Material for this task:
┌────────

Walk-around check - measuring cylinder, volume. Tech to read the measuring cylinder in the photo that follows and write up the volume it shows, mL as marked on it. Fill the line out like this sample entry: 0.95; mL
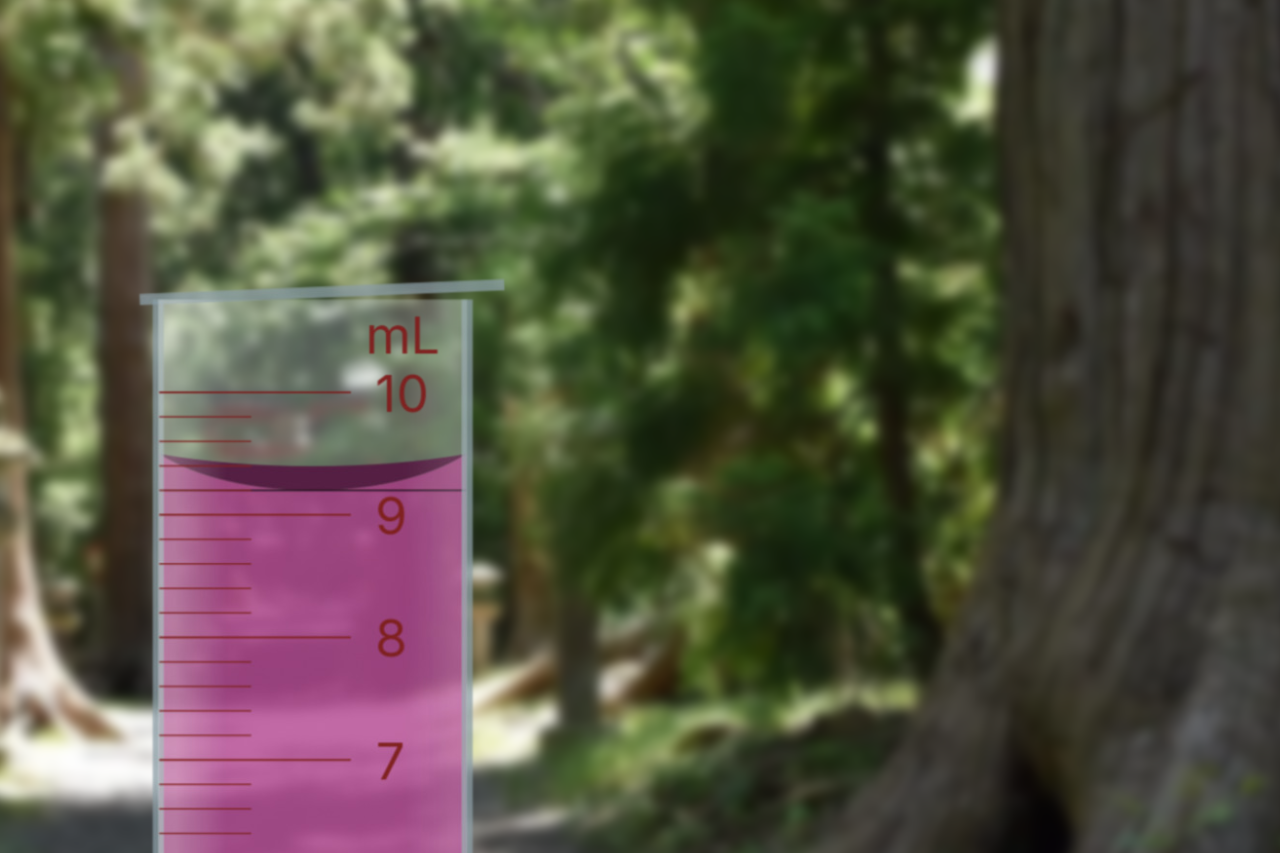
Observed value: 9.2; mL
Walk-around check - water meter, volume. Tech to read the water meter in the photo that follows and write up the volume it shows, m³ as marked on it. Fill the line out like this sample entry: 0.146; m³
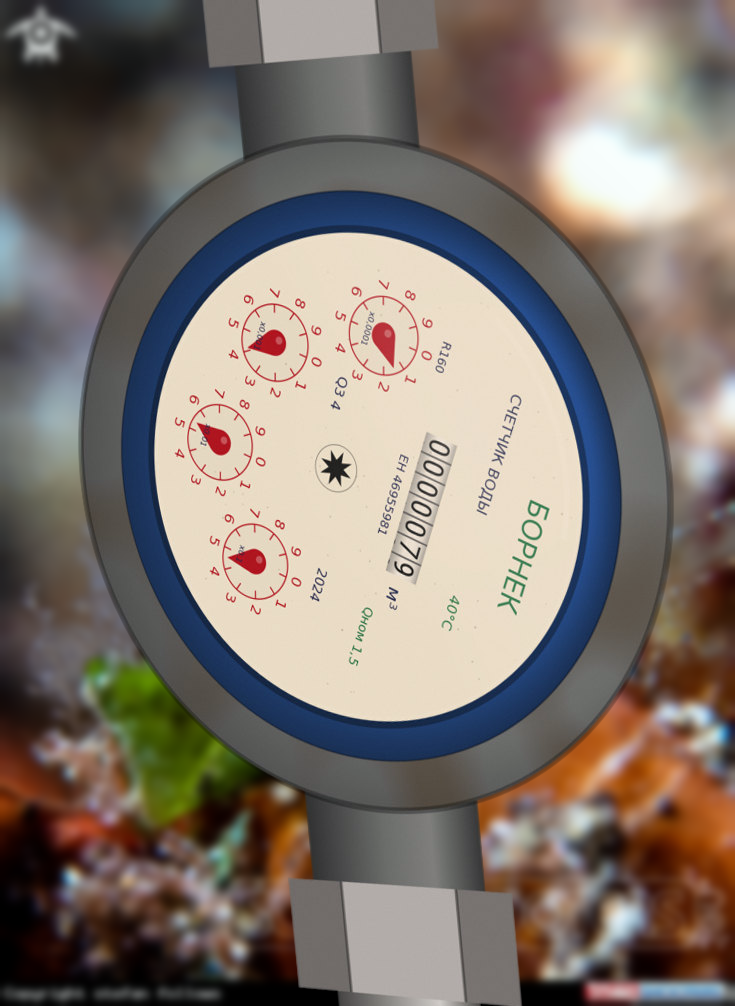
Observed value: 79.4541; m³
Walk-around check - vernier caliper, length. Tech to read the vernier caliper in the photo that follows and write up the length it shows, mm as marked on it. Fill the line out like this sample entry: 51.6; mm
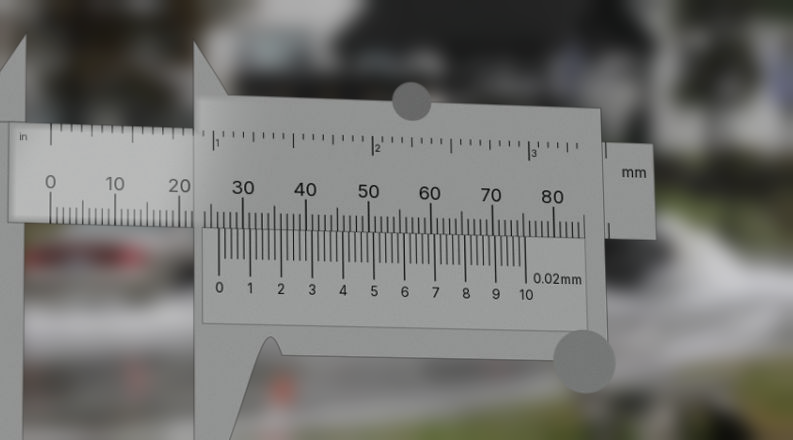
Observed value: 26.2; mm
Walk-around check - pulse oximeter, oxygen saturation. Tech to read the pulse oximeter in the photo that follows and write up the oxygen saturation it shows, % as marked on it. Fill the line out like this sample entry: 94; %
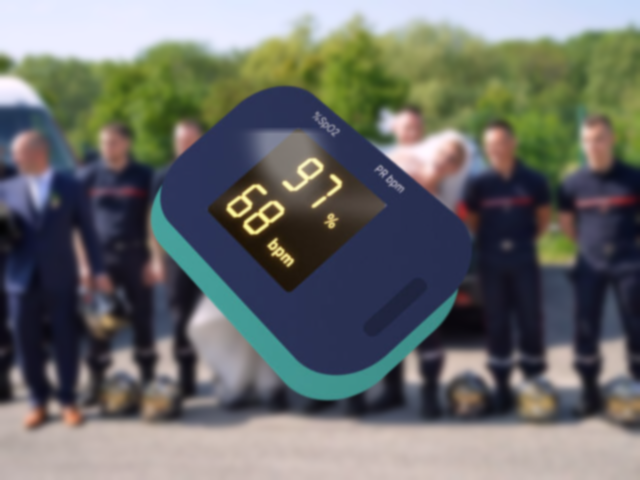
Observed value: 97; %
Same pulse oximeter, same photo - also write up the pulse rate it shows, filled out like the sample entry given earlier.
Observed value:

└────────

Work order:
Reproduce every line of the records above verbatim, omitting the pictures.

Output for this task:
Walk-around check - measuring cylinder, volume. Tech to read the measuring cylinder in the photo that follows and write up the volume it shows, mL as marked on it. Fill the line out like this sample entry: 0.95; mL
Observed value: 9.2; mL
Walk-around check - water meter, volume. Tech to read the water meter in the photo that follows and write up the volume it shows, m³ as marked on it. Fill the line out like this sample entry: 0.146; m³
Observed value: 79.4541; m³
Walk-around check - vernier caliper, length. Tech to read the vernier caliper in the photo that follows and write up the length it shows, mm as marked on it. Fill the line out like this sample entry: 51.6; mm
Observed value: 26.2; mm
Walk-around check - pulse oximeter, oxygen saturation. Tech to read the pulse oximeter in the photo that follows and write up the oxygen saturation it shows, % as marked on it. Fill the line out like this sample entry: 94; %
Observed value: 97; %
Same pulse oximeter, same photo - also write up the pulse rate it shows, filled out like the sample entry given earlier.
Observed value:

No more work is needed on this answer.